··· Given information
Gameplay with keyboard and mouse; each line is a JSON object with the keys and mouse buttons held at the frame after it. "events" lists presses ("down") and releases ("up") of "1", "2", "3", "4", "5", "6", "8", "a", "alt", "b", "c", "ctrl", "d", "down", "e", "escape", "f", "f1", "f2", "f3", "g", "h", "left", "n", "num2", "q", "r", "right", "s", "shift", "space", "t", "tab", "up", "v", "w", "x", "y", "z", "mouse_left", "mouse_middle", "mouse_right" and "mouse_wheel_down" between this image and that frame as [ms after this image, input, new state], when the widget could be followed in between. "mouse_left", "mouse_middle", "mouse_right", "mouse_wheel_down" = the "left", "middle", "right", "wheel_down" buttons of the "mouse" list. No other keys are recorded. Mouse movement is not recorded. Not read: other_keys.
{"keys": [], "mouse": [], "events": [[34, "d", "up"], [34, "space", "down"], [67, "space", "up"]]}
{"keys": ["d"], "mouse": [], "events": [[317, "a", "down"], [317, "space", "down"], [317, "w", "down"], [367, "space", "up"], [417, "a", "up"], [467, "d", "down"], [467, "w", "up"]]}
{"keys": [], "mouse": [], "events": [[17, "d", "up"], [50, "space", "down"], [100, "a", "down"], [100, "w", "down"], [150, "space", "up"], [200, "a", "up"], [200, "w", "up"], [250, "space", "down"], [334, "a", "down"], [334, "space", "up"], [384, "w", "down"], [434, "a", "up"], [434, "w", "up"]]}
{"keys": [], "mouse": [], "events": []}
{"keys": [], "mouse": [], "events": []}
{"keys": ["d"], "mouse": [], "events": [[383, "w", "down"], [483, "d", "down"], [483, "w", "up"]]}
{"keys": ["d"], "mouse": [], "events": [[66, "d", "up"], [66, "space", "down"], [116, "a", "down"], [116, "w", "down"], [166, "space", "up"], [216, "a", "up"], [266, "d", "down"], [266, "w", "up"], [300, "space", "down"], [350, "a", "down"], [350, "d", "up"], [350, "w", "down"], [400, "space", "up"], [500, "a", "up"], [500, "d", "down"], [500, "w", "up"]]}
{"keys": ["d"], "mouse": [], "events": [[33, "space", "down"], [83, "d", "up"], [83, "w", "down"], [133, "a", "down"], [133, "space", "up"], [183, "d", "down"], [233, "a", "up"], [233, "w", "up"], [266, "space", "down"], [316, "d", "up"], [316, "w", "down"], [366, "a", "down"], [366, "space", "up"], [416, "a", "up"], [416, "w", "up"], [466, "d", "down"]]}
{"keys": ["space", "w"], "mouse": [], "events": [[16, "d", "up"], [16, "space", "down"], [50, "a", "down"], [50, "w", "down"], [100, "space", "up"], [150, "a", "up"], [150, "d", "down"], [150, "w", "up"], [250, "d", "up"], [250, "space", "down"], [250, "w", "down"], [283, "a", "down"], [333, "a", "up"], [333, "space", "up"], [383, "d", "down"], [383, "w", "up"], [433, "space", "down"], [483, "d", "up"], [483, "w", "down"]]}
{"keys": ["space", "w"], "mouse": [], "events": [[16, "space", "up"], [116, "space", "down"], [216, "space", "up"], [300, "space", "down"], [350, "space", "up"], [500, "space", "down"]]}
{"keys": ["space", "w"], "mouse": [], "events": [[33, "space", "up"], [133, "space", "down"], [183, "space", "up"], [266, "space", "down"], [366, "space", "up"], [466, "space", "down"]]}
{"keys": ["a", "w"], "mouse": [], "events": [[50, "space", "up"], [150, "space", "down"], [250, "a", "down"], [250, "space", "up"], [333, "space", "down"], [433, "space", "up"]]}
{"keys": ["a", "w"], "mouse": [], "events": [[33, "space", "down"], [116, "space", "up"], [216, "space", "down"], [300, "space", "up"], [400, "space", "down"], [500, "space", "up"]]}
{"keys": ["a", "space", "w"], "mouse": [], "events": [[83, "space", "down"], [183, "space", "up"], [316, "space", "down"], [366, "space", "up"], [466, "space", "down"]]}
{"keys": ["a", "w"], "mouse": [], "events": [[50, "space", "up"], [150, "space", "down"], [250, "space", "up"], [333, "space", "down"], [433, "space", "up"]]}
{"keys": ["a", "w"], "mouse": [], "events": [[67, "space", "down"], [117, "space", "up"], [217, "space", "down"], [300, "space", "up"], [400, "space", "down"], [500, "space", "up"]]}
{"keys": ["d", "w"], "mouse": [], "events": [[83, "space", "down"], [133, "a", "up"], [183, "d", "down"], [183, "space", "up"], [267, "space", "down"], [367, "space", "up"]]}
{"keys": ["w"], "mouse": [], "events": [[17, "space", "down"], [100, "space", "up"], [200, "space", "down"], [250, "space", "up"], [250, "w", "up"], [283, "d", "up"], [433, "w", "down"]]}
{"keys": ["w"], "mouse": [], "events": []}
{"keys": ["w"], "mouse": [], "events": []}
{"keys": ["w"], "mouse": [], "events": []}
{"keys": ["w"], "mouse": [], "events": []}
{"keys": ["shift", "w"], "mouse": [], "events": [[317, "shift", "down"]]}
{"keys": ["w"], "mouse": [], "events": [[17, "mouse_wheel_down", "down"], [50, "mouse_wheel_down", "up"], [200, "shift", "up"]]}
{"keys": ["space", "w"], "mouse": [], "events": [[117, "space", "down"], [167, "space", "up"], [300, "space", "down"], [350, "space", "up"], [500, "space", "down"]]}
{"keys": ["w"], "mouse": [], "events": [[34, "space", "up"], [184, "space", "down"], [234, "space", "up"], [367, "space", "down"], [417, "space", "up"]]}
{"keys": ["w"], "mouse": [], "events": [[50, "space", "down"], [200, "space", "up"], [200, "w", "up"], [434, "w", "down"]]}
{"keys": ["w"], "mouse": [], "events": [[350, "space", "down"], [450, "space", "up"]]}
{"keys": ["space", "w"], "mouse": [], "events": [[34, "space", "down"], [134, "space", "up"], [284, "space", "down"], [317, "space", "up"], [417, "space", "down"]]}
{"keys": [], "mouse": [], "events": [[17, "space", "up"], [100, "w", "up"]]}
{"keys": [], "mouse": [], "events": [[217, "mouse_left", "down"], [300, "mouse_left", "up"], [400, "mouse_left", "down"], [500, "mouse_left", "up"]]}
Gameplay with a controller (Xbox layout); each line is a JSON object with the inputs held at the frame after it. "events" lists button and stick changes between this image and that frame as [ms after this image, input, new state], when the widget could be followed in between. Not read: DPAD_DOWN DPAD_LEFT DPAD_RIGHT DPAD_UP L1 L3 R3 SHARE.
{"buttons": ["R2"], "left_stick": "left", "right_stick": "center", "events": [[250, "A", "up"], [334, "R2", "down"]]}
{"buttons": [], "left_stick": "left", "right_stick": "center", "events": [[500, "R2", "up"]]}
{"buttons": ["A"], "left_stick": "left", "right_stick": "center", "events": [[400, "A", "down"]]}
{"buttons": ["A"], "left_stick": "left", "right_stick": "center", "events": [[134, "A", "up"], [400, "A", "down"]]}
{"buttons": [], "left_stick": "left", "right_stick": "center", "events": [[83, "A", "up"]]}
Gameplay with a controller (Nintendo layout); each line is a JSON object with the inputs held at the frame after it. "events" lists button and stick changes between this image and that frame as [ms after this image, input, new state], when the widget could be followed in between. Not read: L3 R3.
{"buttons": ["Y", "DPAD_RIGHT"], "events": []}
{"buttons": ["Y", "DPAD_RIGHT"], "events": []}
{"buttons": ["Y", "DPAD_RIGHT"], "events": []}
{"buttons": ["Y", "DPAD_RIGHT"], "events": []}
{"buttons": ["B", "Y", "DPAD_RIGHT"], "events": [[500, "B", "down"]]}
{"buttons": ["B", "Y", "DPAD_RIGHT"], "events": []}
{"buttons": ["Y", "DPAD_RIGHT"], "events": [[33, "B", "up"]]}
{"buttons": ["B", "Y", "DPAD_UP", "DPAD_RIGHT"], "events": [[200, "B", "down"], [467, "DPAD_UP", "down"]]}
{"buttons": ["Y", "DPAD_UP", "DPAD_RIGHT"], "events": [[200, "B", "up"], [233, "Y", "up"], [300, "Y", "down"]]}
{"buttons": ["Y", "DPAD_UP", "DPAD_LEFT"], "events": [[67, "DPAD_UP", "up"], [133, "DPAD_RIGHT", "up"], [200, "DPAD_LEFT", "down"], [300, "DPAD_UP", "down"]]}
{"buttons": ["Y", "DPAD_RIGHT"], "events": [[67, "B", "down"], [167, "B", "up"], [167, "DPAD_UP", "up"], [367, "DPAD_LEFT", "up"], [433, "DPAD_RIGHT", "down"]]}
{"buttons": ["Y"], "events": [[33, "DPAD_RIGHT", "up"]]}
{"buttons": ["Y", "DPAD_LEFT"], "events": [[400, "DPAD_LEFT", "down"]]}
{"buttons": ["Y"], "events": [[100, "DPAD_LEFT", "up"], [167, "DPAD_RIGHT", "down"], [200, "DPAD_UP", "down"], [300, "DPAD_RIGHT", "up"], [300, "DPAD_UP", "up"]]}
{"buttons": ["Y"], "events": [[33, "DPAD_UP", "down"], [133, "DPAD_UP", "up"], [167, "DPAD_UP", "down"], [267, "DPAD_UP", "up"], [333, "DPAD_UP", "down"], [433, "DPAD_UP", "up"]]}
······
» Task goal
Only one number is wanted: the number of lines in the listing that contain the string "with".

» Worked solution
3